THE TASK ▸ Reproduce the text from every one of the records below, line by line and unchanged, and leave the pictures out of your answer.

★ ★ ★ ★

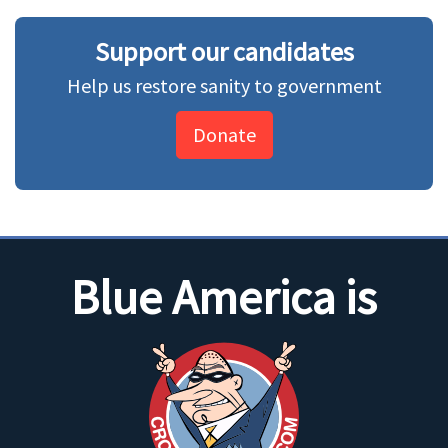
Support our candidates
Help us restore sanity to government
Donate
Blue America is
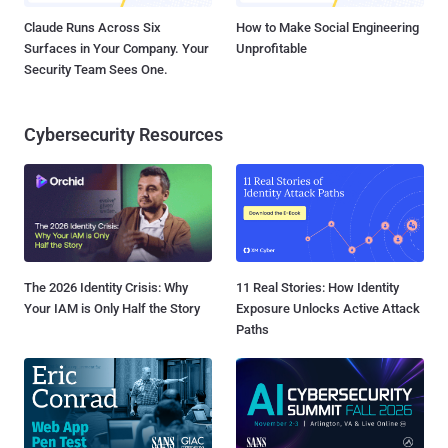
Claude Runs Across Six
How to Make Social Engineering
Surfaces in Your Company. Your
Unprofitable
Security Team Sees One.
Cybersecurity Resources
The 2026 Identity Crisis: Why
11 Real Stories: How Identity
Your IAM is Only Half the Story
Exposure Unlocks Active Attack
Paths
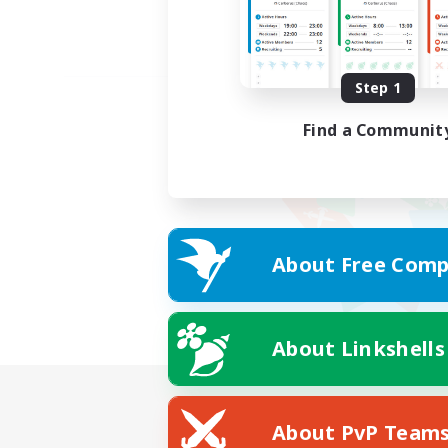
Step 1
Find a Communit
About Free Comp
About Linkshells
About PvP Team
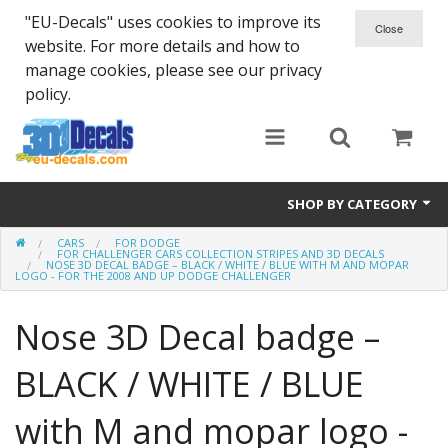
"EU-Decals" uses cookies to improve its
website. For more details and how to
manage cookies, please see our privacy
policy.
SHOP BY CATEGORY
CARS
FOR DODGE
SPARTA 300
FOR CHALLENGER CARS COLLECTION STRIPES AND 3D DECALS
NOSE 3D DECAL BADGE – BLACK / WHITE / BLUE WITH M AND MOPAR
LOGO - FOR THE 2008 AND UP DODGE CHALLENGER
Helmet 3D Decals
Nose 3D Decal badge –
Cars
BLACK / WHITE / BLUE
Bikes
with M and mopar logo -
Life Style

★ ★ ★ ★

RESULT ▸
Support our candidates
Help us restore sanity to government
Donate
Blue America is
Claude Runs Across Six
How to Make Social Engineering
Surfaces in Your Company. Your
Unprofitable
Security Team Sees One.
Cybersecurity Resources
The 2026 Identity Crisis: Why
11 Real Stories: How Identity
Your IAM is Only Half the Story
Exposure Unlocks Active Attack
Paths
Step 1
Find a Communit
About Free Comp
About Linkshells
About PvP Team
"EU-Decals" uses cookies to improve its
website. For more details and how to
manage cookies, please see our privacy
policy.
SHOP BY CATEGORY
CARS
FOR DODGE
SPARTA 300
FOR CHALLENGER CARS COLLECTION STRIPES AND 3D DECALS
NOSE 3D DECAL BADGE – BLACK / WHITE / BLUE WITH M AND MOPAR
LOGO - FOR THE 2008 AND UP DODGE CHALLENGER
Helmet 3D Decals
Nose 3D Decal badge –
Cars
BLACK / WHITE / BLUE
Bikes
with M and mopar logo -
Life Style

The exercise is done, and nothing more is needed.